What the task requires: Look below for the line with "63: (679, 506, 1.77)" and the line with "71: (820, 375, 1.94)". Copy exactly those two lines and every line between, but not the pictures.
[[ Records shown open ]]
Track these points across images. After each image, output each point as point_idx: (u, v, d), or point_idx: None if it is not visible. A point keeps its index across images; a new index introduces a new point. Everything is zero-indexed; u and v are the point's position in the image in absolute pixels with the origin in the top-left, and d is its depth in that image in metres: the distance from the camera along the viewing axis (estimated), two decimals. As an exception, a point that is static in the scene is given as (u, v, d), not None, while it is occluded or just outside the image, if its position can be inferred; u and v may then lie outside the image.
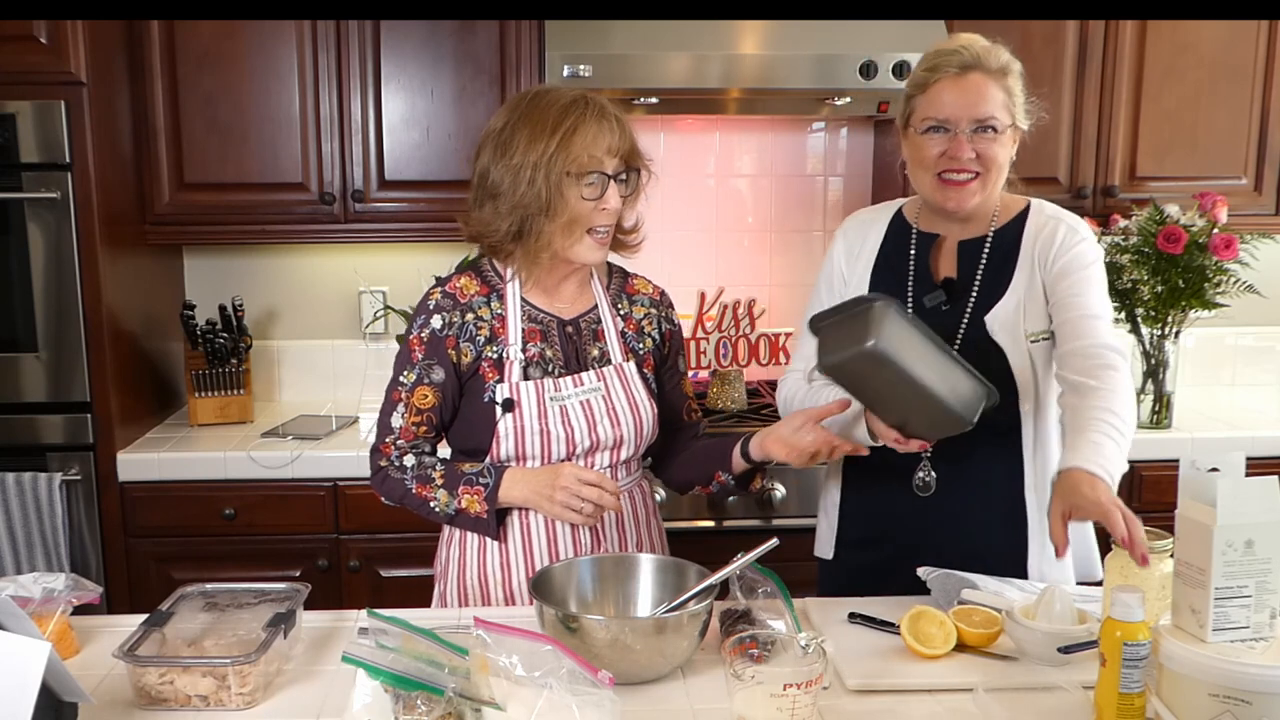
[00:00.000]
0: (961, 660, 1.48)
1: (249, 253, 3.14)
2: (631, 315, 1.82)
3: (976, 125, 1.68)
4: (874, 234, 1.87)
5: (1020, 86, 1.73)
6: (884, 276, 1.83)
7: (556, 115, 1.64)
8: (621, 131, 1.67)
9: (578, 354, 1.76)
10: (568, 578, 1.59)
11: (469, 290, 1.77)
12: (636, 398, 1.76)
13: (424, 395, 1.74)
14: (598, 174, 1.64)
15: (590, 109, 1.65)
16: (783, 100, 2.84)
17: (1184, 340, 2.95)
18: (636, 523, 1.83)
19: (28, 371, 2.57)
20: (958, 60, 1.69)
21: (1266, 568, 1.18)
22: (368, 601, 2.53)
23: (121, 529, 2.63)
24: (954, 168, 1.70)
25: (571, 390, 1.72)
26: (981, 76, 1.69)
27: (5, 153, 2.48)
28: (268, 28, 2.73)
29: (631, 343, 1.81)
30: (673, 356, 1.87)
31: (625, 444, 1.76)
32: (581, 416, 1.72)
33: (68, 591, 1.49)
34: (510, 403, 1.70)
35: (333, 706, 1.37)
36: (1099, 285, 1.72)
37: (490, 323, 1.74)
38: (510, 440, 1.71)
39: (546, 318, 1.76)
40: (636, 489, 1.84)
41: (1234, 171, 2.95)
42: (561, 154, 1.62)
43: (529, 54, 2.78)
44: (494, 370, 1.72)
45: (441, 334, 1.73)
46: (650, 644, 1.41)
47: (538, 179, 1.63)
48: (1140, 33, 2.86)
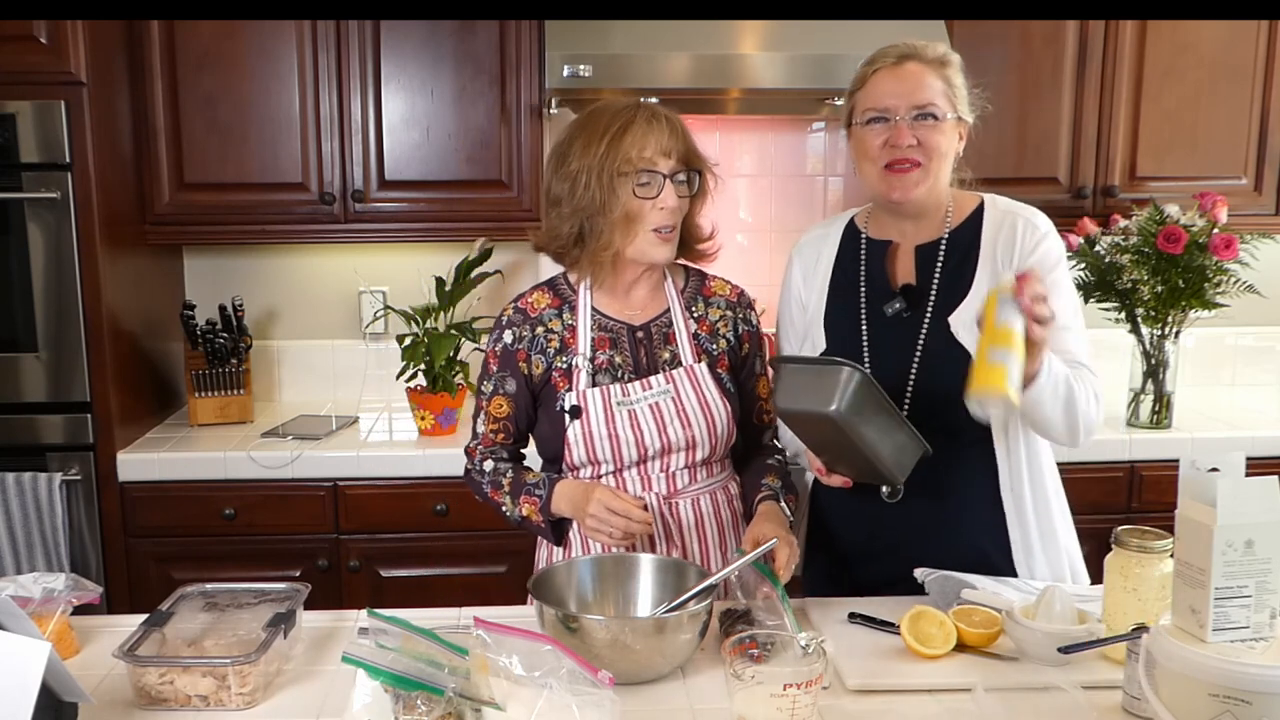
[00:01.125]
0: (961, 660, 1.48)
1: (249, 253, 3.14)
2: (706, 317, 1.83)
3: (916, 112, 1.67)
4: (826, 250, 1.86)
5: (961, 79, 1.72)
6: (840, 291, 1.81)
7: (607, 120, 1.70)
8: (674, 132, 1.70)
9: (649, 358, 1.78)
10: (568, 578, 1.59)
11: (540, 304, 1.81)
12: (708, 398, 1.75)
13: (499, 405, 1.81)
14: (649, 172, 1.68)
15: (640, 112, 1.70)
16: (783, 100, 2.84)
17: (1184, 340, 2.95)
18: (720, 527, 1.81)
19: (28, 371, 2.57)
20: (895, 52, 1.71)
21: (1266, 568, 1.18)
22: (368, 601, 2.53)
23: (121, 529, 2.63)
24: (897, 157, 1.68)
25: (640, 394, 1.74)
26: (918, 65, 1.69)
27: (5, 153, 2.48)
28: (268, 28, 2.73)
29: (705, 344, 1.81)
30: (750, 358, 1.86)
31: (699, 445, 1.75)
32: (650, 420, 1.73)
33: (68, 591, 1.49)
34: (577, 410, 1.73)
35: (333, 706, 1.37)
36: (1066, 291, 1.71)
37: (561, 334, 1.78)
38: (580, 446, 1.73)
39: (617, 325, 1.79)
40: (721, 491, 1.82)
41: (1234, 171, 2.95)
42: (611, 154, 1.67)
43: (529, 54, 2.78)
44: (564, 379, 1.76)
45: (513, 348, 1.79)
46: (650, 644, 1.41)
47: (592, 182, 1.68)
48: (1140, 33, 2.86)
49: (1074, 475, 2.71)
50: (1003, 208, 1.77)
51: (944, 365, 1.66)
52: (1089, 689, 1.35)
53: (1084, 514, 2.70)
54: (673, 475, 1.77)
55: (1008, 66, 2.87)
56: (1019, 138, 2.90)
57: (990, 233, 1.74)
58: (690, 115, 3.07)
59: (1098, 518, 2.69)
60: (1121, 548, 1.47)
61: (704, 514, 1.79)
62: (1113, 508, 2.74)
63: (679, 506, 1.77)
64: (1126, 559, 1.46)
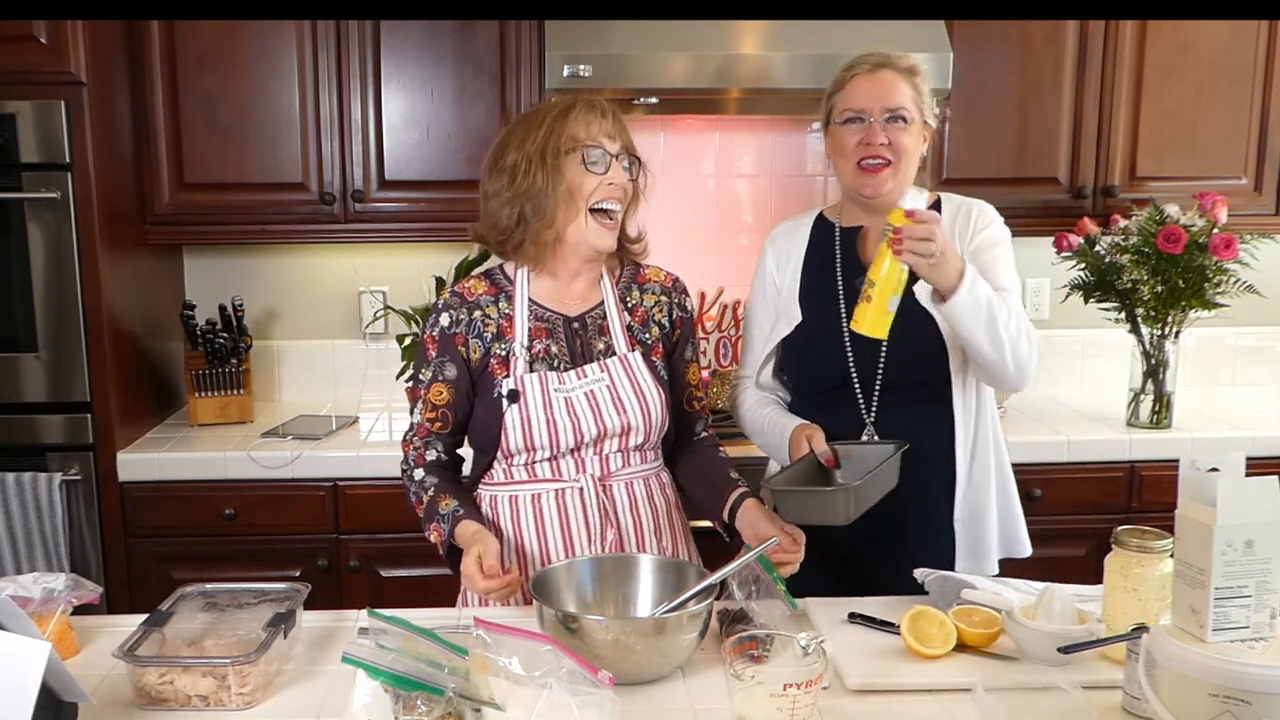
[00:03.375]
0: (961, 660, 1.48)
1: (249, 253, 3.14)
2: (641, 304, 1.85)
3: (888, 115, 1.85)
4: (799, 239, 2.03)
5: (928, 89, 1.91)
6: (814, 274, 1.98)
7: (543, 111, 1.73)
8: (615, 121, 1.73)
9: (583, 349, 1.79)
10: (568, 578, 1.59)
11: (476, 290, 1.81)
12: (642, 386, 1.77)
13: (439, 391, 1.80)
14: (598, 149, 1.70)
15: (580, 98, 1.74)
16: (783, 100, 2.84)
17: (1184, 340, 2.95)
18: (654, 512, 1.82)
19: (28, 371, 2.57)
20: (870, 60, 1.89)
21: (1266, 568, 1.18)
22: (368, 601, 2.53)
23: (121, 529, 2.63)
24: (869, 154, 1.85)
25: (575, 383, 1.75)
26: (892, 73, 1.87)
27: (5, 153, 2.48)
28: (268, 28, 2.73)
29: (638, 334, 1.82)
30: (681, 343, 1.88)
31: (634, 431, 1.77)
32: (586, 407, 1.74)
33: (68, 591, 1.49)
34: (515, 394, 1.73)
35: (333, 706, 1.37)
36: (1006, 262, 1.91)
37: (498, 321, 1.78)
38: (518, 432, 1.73)
39: (553, 315, 1.80)
40: (654, 478, 1.85)
41: (1234, 171, 2.95)
42: (553, 134, 1.69)
43: (529, 54, 2.78)
44: (502, 366, 1.76)
45: (450, 331, 1.78)
46: (650, 644, 1.41)
47: (532, 166, 1.70)
48: (1140, 33, 2.86)
49: (1074, 475, 2.74)
50: (956, 201, 1.97)
51: (912, 330, 1.84)
52: (1089, 689, 1.35)
53: (1084, 514, 2.74)
54: (606, 459, 1.78)
55: (1008, 66, 2.87)
56: (1019, 138, 2.90)
57: (948, 218, 1.94)
58: (690, 115, 3.11)
59: (1098, 518, 2.70)
60: (1121, 548, 1.47)
61: (638, 497, 1.81)
62: (1113, 508, 2.74)
63: (613, 489, 1.79)
64: (1126, 559, 1.46)
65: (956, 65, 2.68)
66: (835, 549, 1.83)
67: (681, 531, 1.88)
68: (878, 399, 1.91)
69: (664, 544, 1.82)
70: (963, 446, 1.91)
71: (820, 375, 1.94)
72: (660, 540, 1.82)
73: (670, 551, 1.82)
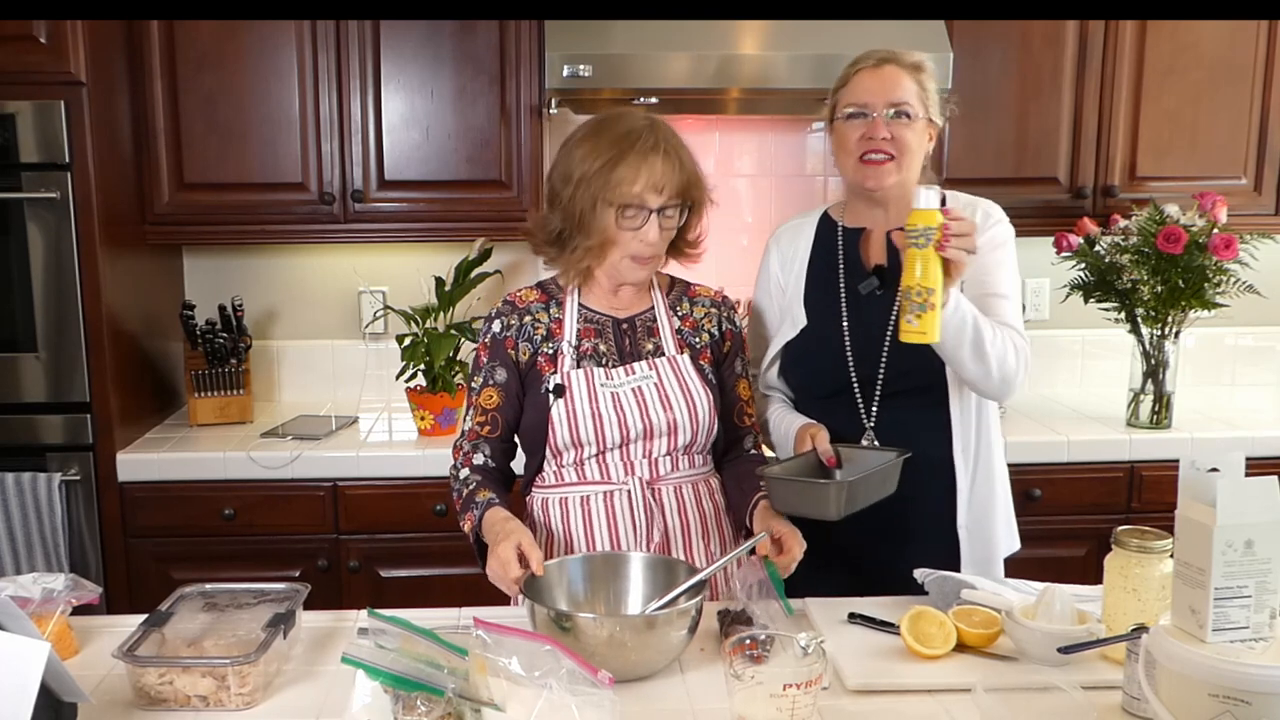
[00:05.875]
0: (961, 660, 1.48)
1: (249, 253, 3.14)
2: (691, 315, 1.86)
3: (892, 110, 1.83)
4: (804, 238, 2.01)
5: (934, 86, 1.88)
6: (819, 274, 1.97)
7: (610, 140, 1.69)
8: (671, 166, 1.69)
9: (632, 348, 1.80)
10: (559, 577, 1.59)
11: (528, 298, 1.84)
12: (690, 386, 1.78)
13: (489, 396, 1.82)
14: (636, 208, 1.69)
15: (641, 144, 1.68)
16: (783, 100, 2.84)
17: (1184, 340, 2.95)
18: (702, 515, 1.82)
19: (28, 371, 2.57)
20: (875, 56, 1.87)
21: (1266, 568, 1.18)
22: (368, 601, 2.52)
23: (121, 529, 2.63)
24: (872, 148, 1.83)
25: (623, 379, 1.76)
26: (896, 68, 1.85)
27: (5, 153, 2.48)
28: (268, 28, 2.73)
29: (688, 337, 1.84)
30: (731, 356, 1.89)
31: (680, 430, 1.77)
32: (633, 402, 1.75)
33: (67, 591, 1.49)
34: (561, 388, 1.75)
35: (333, 706, 1.37)
36: (1009, 267, 1.89)
37: (548, 324, 1.81)
38: (564, 426, 1.74)
39: (602, 318, 1.82)
40: (703, 483, 1.84)
41: (1234, 171, 2.95)
42: (600, 180, 1.68)
43: (529, 54, 2.78)
44: (550, 363, 1.78)
45: (501, 336, 1.82)
46: (641, 641, 1.41)
47: (582, 195, 1.70)
48: (1140, 33, 2.86)
49: (1074, 475, 2.74)
50: (964, 200, 1.94)
51: None
52: (1089, 689, 1.35)
53: (1084, 514, 2.74)
54: (655, 461, 1.78)
55: (1008, 66, 2.86)
56: (1019, 138, 2.90)
57: None
58: (690, 115, 3.10)
59: (1098, 518, 2.70)
60: (1121, 548, 1.47)
61: (686, 501, 1.81)
62: (1113, 508, 2.74)
63: (661, 492, 1.79)
64: (1126, 559, 1.46)
65: (956, 65, 2.68)
66: (840, 556, 1.83)
67: (731, 536, 1.87)
68: (878, 403, 1.90)
69: (711, 549, 1.82)
70: (961, 453, 1.90)
71: (821, 379, 1.94)
72: (708, 544, 1.82)
73: (718, 556, 1.80)
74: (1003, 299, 1.85)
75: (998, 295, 1.84)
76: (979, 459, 1.92)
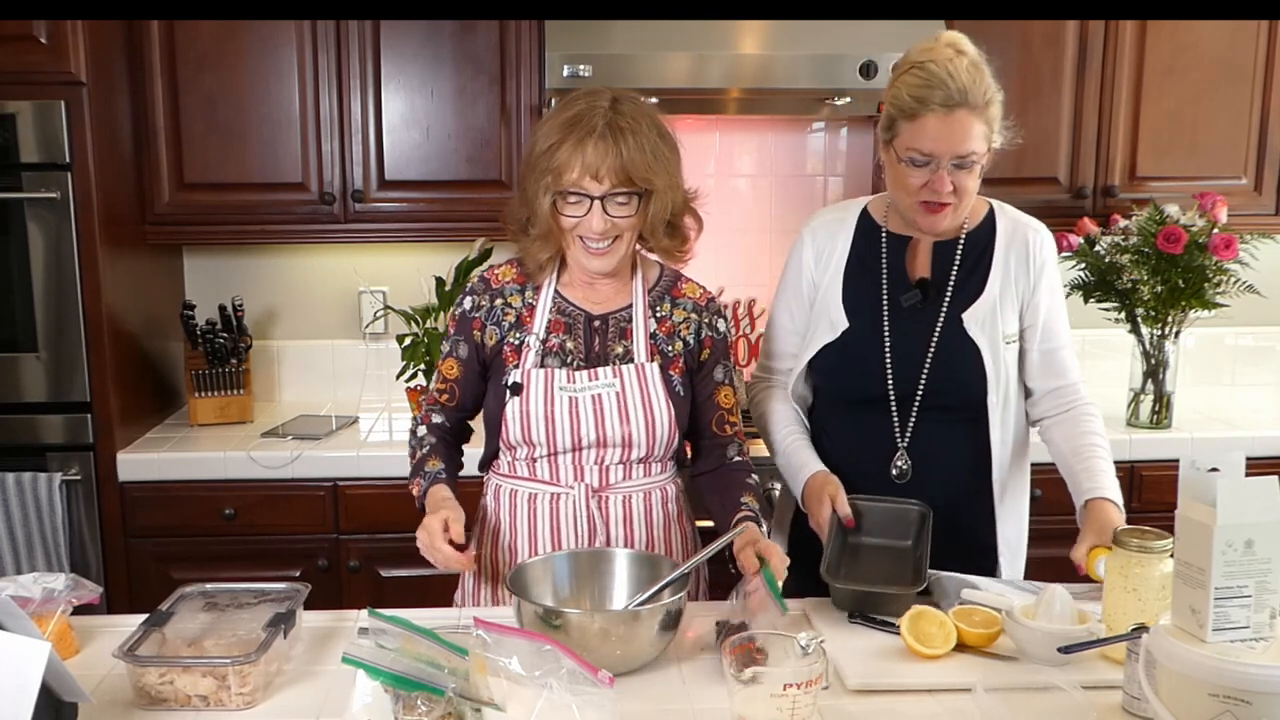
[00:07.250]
0: (961, 660, 1.48)
1: (249, 253, 3.14)
2: (670, 318, 1.80)
3: (957, 161, 1.72)
4: (843, 236, 1.90)
5: (999, 113, 1.79)
6: (857, 279, 1.88)
7: (560, 122, 1.64)
8: (615, 152, 1.60)
9: (601, 349, 1.76)
10: (544, 573, 1.60)
11: (505, 277, 1.81)
12: (653, 399, 1.73)
13: (451, 366, 1.82)
14: (578, 195, 1.65)
15: (583, 126, 1.61)
16: (783, 100, 2.84)
17: (1184, 340, 2.95)
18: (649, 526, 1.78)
19: (28, 371, 2.57)
20: (946, 99, 1.70)
21: (1266, 568, 1.18)
22: (368, 601, 2.51)
23: (121, 529, 2.63)
24: (933, 199, 1.75)
25: (585, 384, 1.72)
26: (967, 114, 1.72)
27: (5, 153, 2.48)
28: (268, 28, 2.73)
29: (661, 344, 1.78)
30: (710, 364, 1.82)
31: (634, 445, 1.73)
32: (590, 411, 1.72)
33: (68, 591, 1.49)
34: (518, 386, 1.73)
35: (333, 706, 1.37)
36: (1061, 301, 1.88)
37: (519, 310, 1.78)
38: (516, 425, 1.73)
39: (575, 311, 1.78)
40: (657, 491, 1.80)
41: (1234, 171, 2.95)
42: (544, 164, 1.65)
43: (529, 54, 2.78)
44: (514, 355, 1.76)
45: (470, 314, 1.80)
46: (626, 635, 1.42)
47: (529, 180, 1.69)
48: (1140, 33, 2.86)
49: (1074, 475, 2.73)
50: (1011, 216, 1.89)
51: (955, 357, 1.80)
52: (1089, 689, 1.35)
53: (1084, 514, 2.73)
54: (606, 469, 1.76)
55: (1008, 66, 2.84)
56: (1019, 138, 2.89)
57: (1004, 240, 1.86)
58: (690, 115, 3.10)
59: (1098, 518, 2.70)
60: (1121, 548, 1.47)
61: (634, 512, 1.77)
62: (1113, 508, 2.73)
63: (607, 501, 1.76)
64: (1126, 559, 1.46)
65: (956, 65, 2.68)
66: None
67: (685, 545, 1.84)
68: (915, 418, 1.83)
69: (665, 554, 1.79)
70: (999, 476, 1.85)
71: (855, 387, 1.86)
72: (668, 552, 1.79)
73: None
74: (1066, 349, 1.85)
75: (1065, 348, 1.85)
76: (1018, 482, 1.89)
[[ Records shown closed ]]
Worked solution:
63: (679, 506, 1.77)
64: (1126, 559, 1.46)
[00:03.375]
0: (961, 660, 1.48)
1: (249, 253, 3.14)
2: (641, 304, 1.85)
3: (888, 115, 1.85)
4: (799, 239, 2.03)
5: (928, 89, 1.91)
6: (814, 274, 1.98)
7: (543, 111, 1.73)
8: (615, 121, 1.73)
9: (583, 349, 1.79)
10: (568, 578, 1.59)
11: (476, 290, 1.81)
12: (642, 386, 1.77)
13: (439, 391, 1.80)
14: (598, 149, 1.70)
15: (580, 98, 1.74)
16: (783, 100, 2.84)
17: (1184, 340, 2.95)
18: (654, 512, 1.82)
19: (28, 371, 2.57)
20: (870, 60, 1.89)
21: (1266, 568, 1.18)
22: (368, 601, 2.53)
23: (121, 529, 2.63)
24: (869, 154, 1.85)
25: (575, 383, 1.75)
26: (892, 73, 1.87)
27: (5, 153, 2.48)
28: (268, 28, 2.73)
29: (638, 334, 1.82)
30: (681, 343, 1.88)
31: (634, 431, 1.77)
32: (586, 407, 1.74)
33: (68, 591, 1.49)
34: (515, 394, 1.73)
35: (333, 706, 1.37)
36: (1006, 262, 1.91)
37: (498, 321, 1.78)
38: (518, 432, 1.73)
39: (553, 315, 1.80)
40: (654, 478, 1.85)
41: (1234, 171, 2.95)
42: (553, 134, 1.69)
43: (529, 54, 2.78)
44: (502, 366, 1.76)
45: (450, 331, 1.78)
46: (650, 644, 1.41)
47: (532, 166, 1.70)
48: (1140, 33, 2.86)
49: (1074, 475, 2.74)
50: (956, 201, 1.97)
51: (912, 330, 1.84)
52: (1089, 689, 1.35)
53: (1084, 514, 2.74)
54: (606, 459, 1.78)
55: (1008, 66, 2.87)
56: (1019, 138, 2.90)
57: (948, 218, 1.94)
58: (690, 115, 3.11)
59: (1098, 518, 2.70)
60: (1121, 548, 1.47)
61: (638, 497, 1.81)
62: (1113, 508, 2.74)
63: (613, 489, 1.79)
64: (1126, 559, 1.46)
65: (956, 65, 2.68)
66: (835, 549, 1.83)
67: (681, 531, 1.88)
68: (878, 399, 1.91)
69: (664, 544, 1.82)
70: (963, 446, 1.91)
71: (820, 375, 1.94)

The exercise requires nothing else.